Die Aufgabe –
Schreib aus dem Text über die Faszination Fußball den Teil ab, der mit „Zwischenruf“ anfängt und bis einschließlich „niemand gerechnet hat.“ geht.

Zitierter Text –
* * *

Ein Trainer spielt mit einem Kind Fußball.

APA/ROBERT JAEGER

Zwischenruf

Marco Uschmann über die Faszination Fußball

von Marco Uschmann, Pfarrer für Öffentlichkeitsarbeit Evangelische Kirche in Österreich

"Gott ist rund" könnte man in diesen Tagen meinen. Ich spreche natürlich von der Fußballeuropameisterschaft, die derzeit ausgetragen wird. Allerorten und in allen Medien dreht sich alles um das Runde, das ins Eckige muss. Und wie immer hält der Fußball, was er verspricht: Erlösende Tore werden aus dem Nichts geschossen, Torhüter liefern fantastische Paraden, Mannschaften wachsen über sich hinaus und schaffen das scheinbar Unmögliche. Wunder geschehen auf dem Platz, mit denen niemand gerechnet hat.

Fußball fasziniert, rund um den Globus, Alt und Jung, quer durch alle Gesellschaftsschichten. Das mag daran liegen, dass das Spiel die meisten aus dem Alltag herausholt: Fußballfeste werden gefeiert, in Coronazeiten zieht fast so etwas wie Normalität ein. Heute ist übrigens Halbzeit - zwei Wochen sind gespielt, zwei Wochen folgen noch. Es ist das Spiel, das die meisten Menschen fasziniert. Ausgetragen wird es mit einfachen Regeln. Aber es ist natürlich viel mehr: Es ist die Möglichkeit, sich mit seinem Team zu identifizieren, mitzuleiden und mitzujubeln. Und wo gibt es denn noch die Möglichkeit, dass alles über den Haufen geworfen wird?

Im Fußball ist bekanntermaßen alles möglich. Kein Wunder also, dass ein Großteil der Menschen gepackt und fasziniert ist vom Spiel auf dem Rasen - das man ja noch nicht einmal aktiv spielen muss, um glühender Anhänger oder glühende Anhängerin eines Teams zu sein. Und so bietet der sportliche Vergleich auf dem Fußballfeld auch noch die Möglichkeit, sich in einer großen Gemeinschaft von Gleichgesinnten auszuleben: mit Liedern, der gleichen Kleidung und den gleichen Farben.

* * *

Rohdaten –
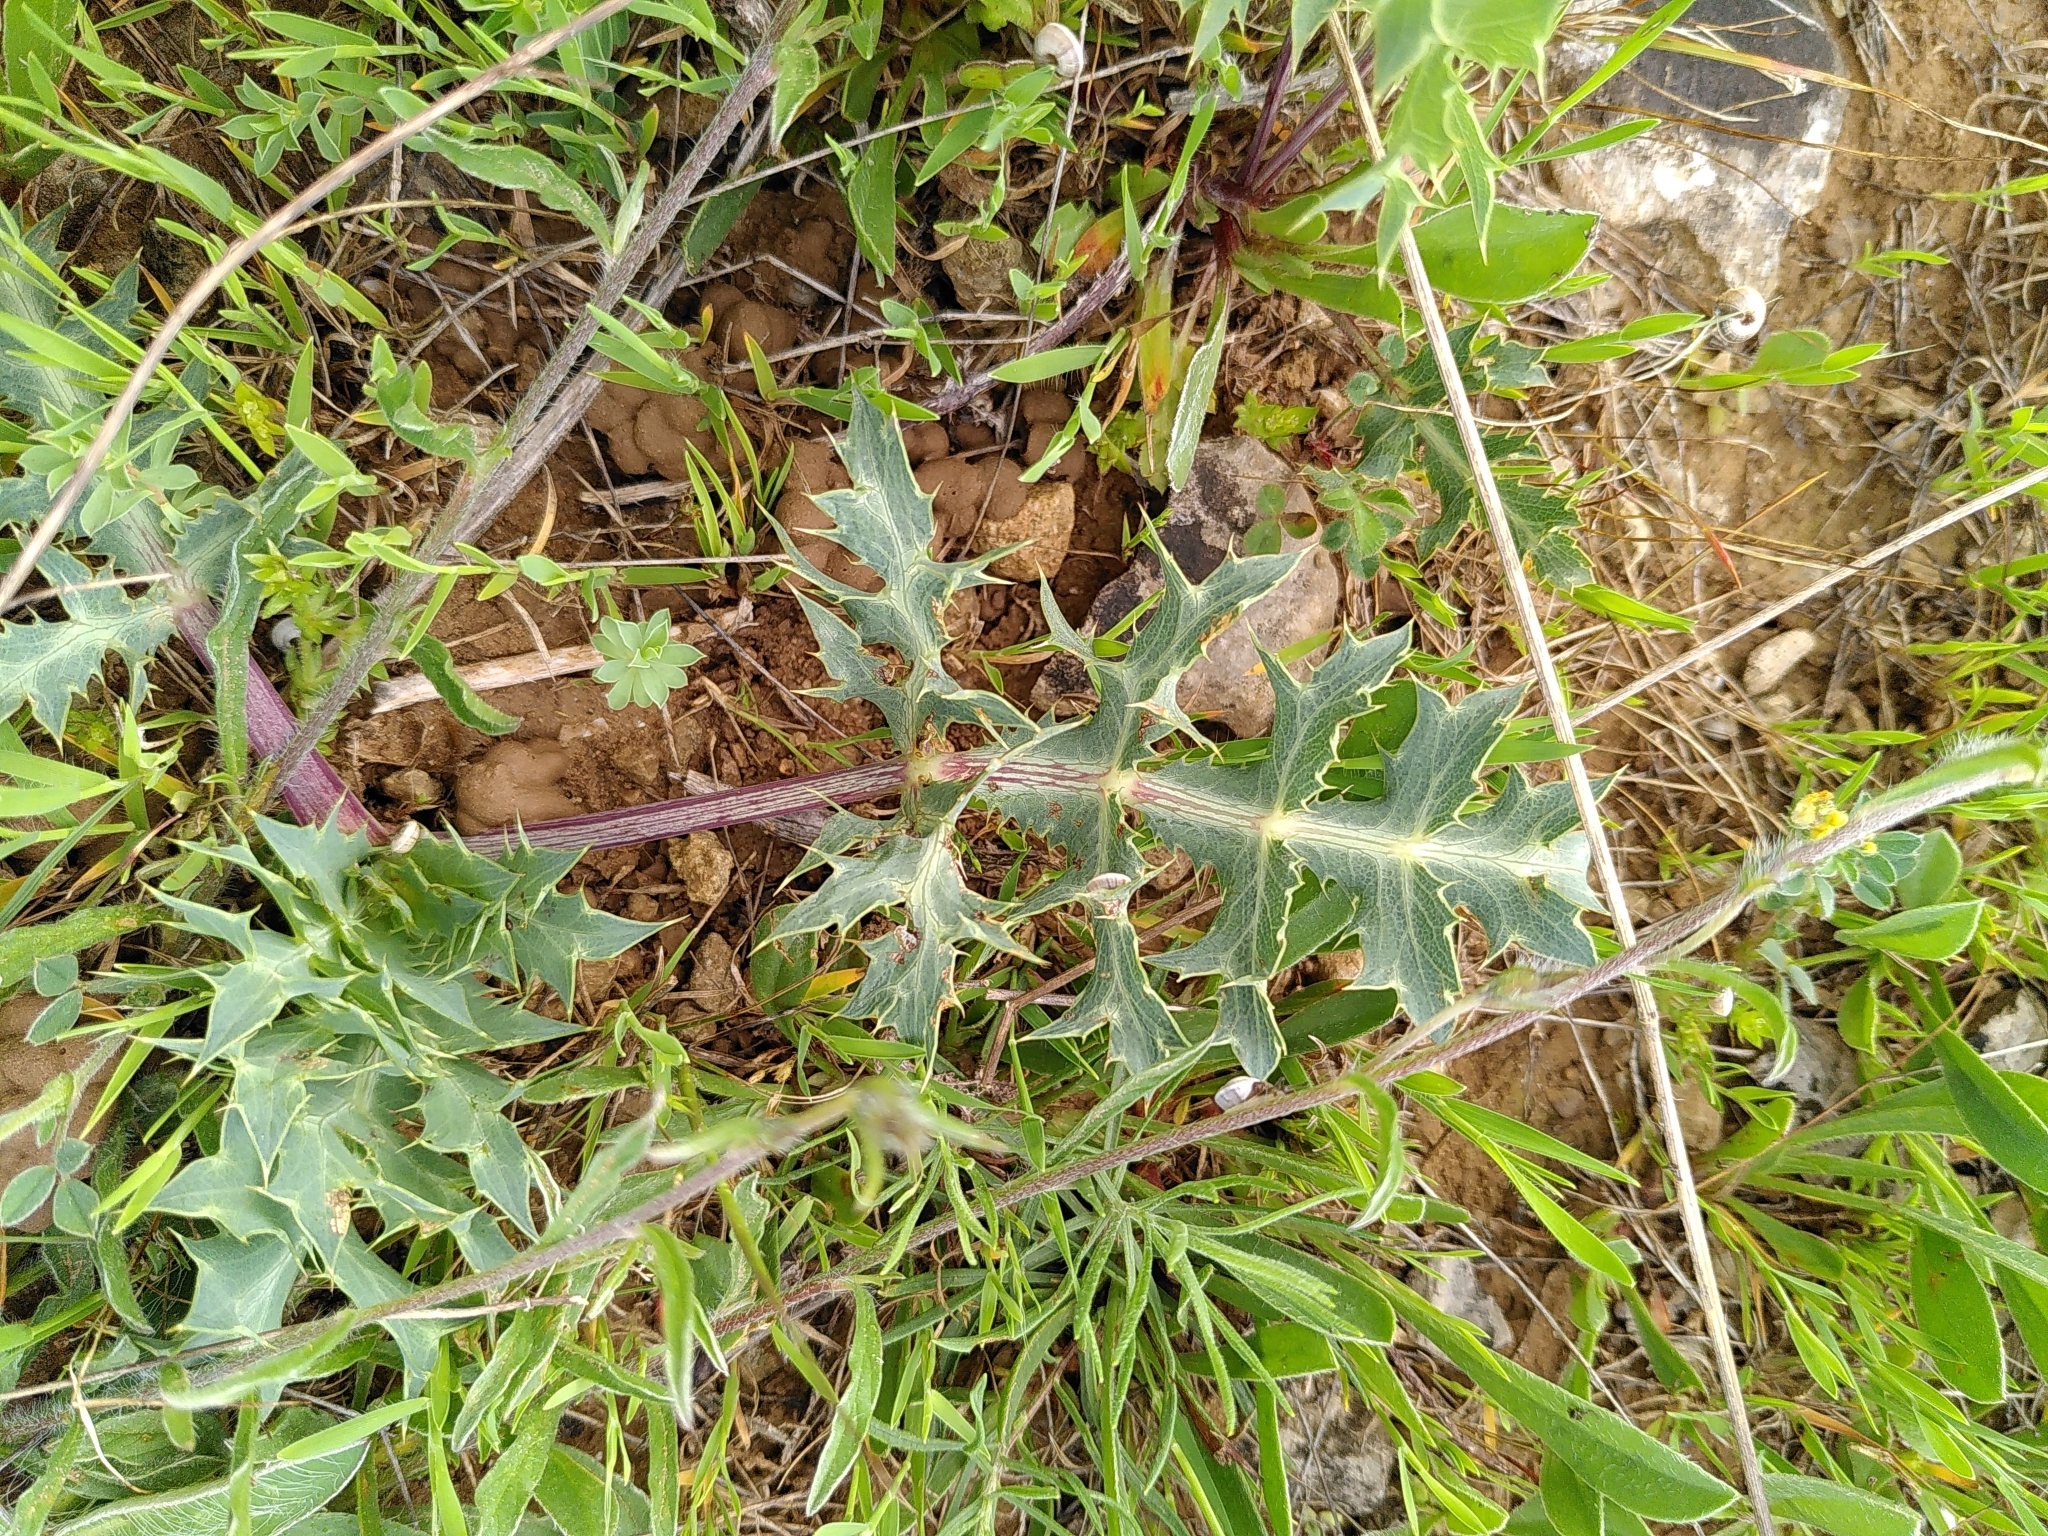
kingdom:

* * *

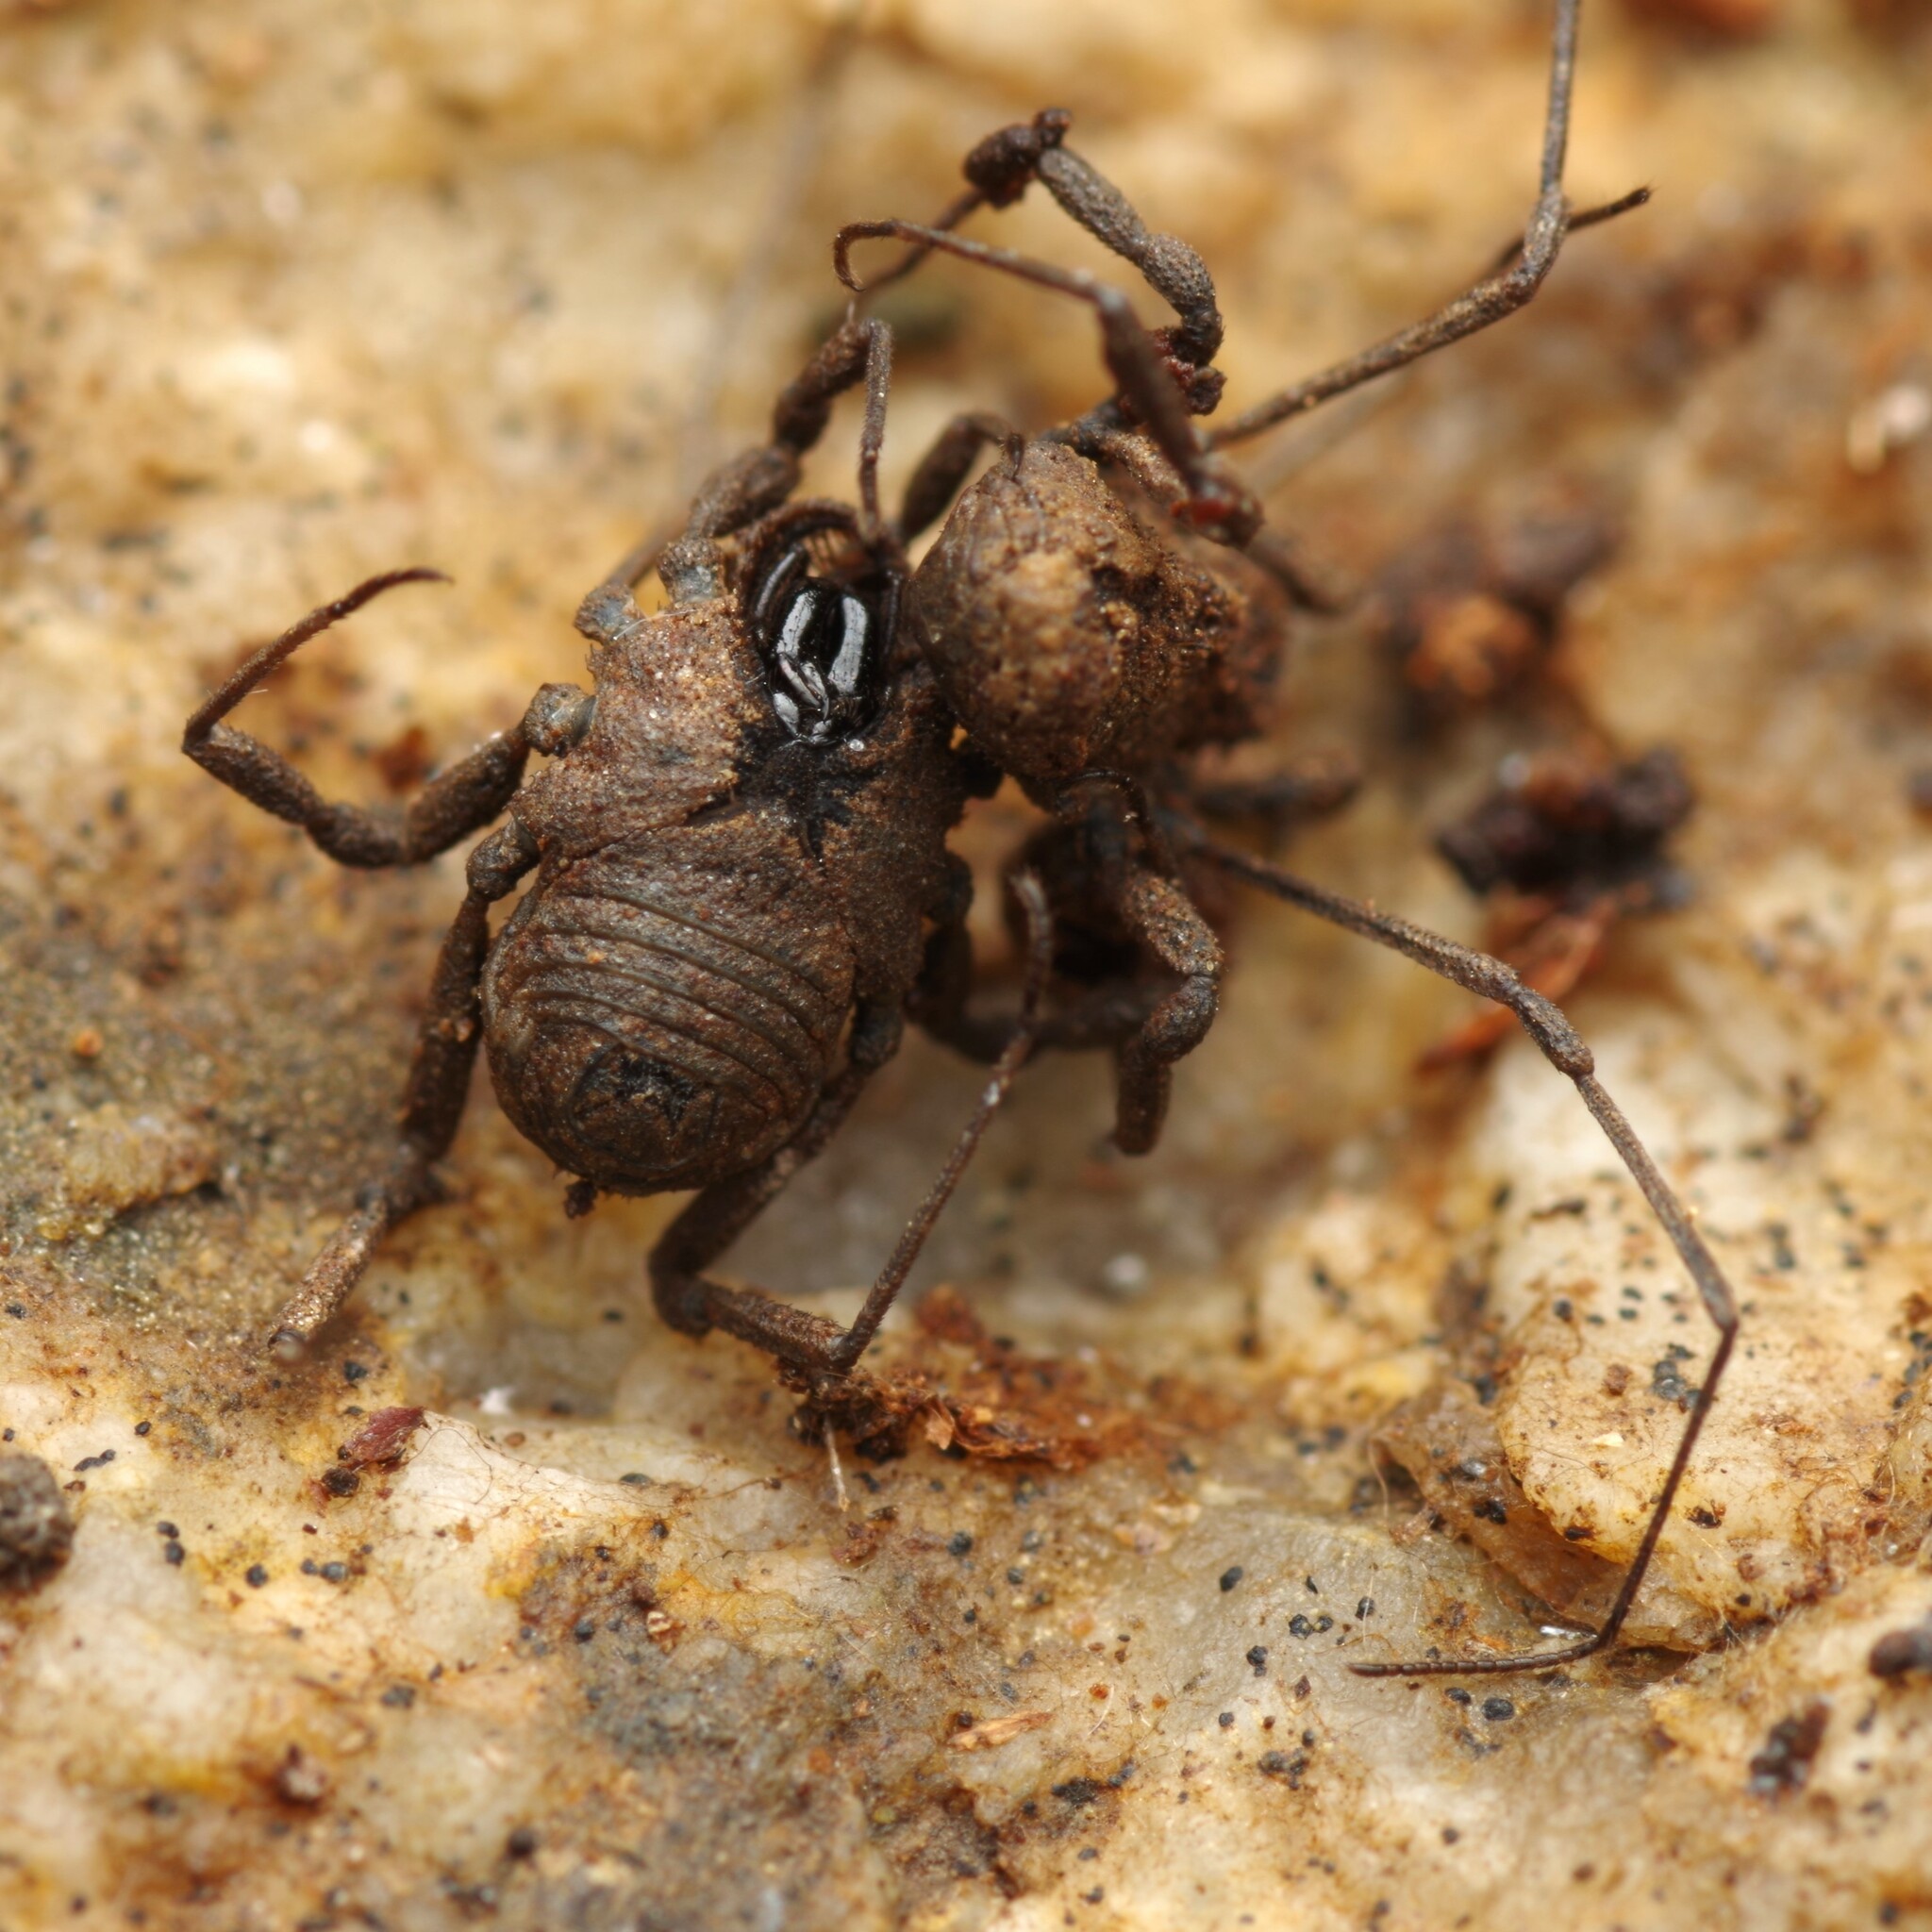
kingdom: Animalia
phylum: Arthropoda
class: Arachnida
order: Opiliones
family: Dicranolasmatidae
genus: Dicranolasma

* * *

Antwort zur Aufgabe –
Zwischenruf

Marco Uschmann über die Faszination Fußball

von Marco Uschmann, Pfarrer für Öffentlichkeitsarbeit Evangelische Kirche in Österreich

"Gott ist rund" könnte man in diesen Tagen meinen. Ich spreche natürlich von der Fußballeuropameisterschaft, die derzeit ausgetragen wird. Allerorten und in allen Medien dreht sich alles um das Runde, das ins Eckige muss. Und wie immer hält der Fußball, was er verspricht: Erlösende Tore werden aus dem Nichts geschossen, Torhüter liefern fantastische Paraden, Mannschaften wachsen über sich hinaus und schaffen das scheinbar Unmögliche. Wunder geschehen auf dem Platz, mit denen niemand gerechnet hat.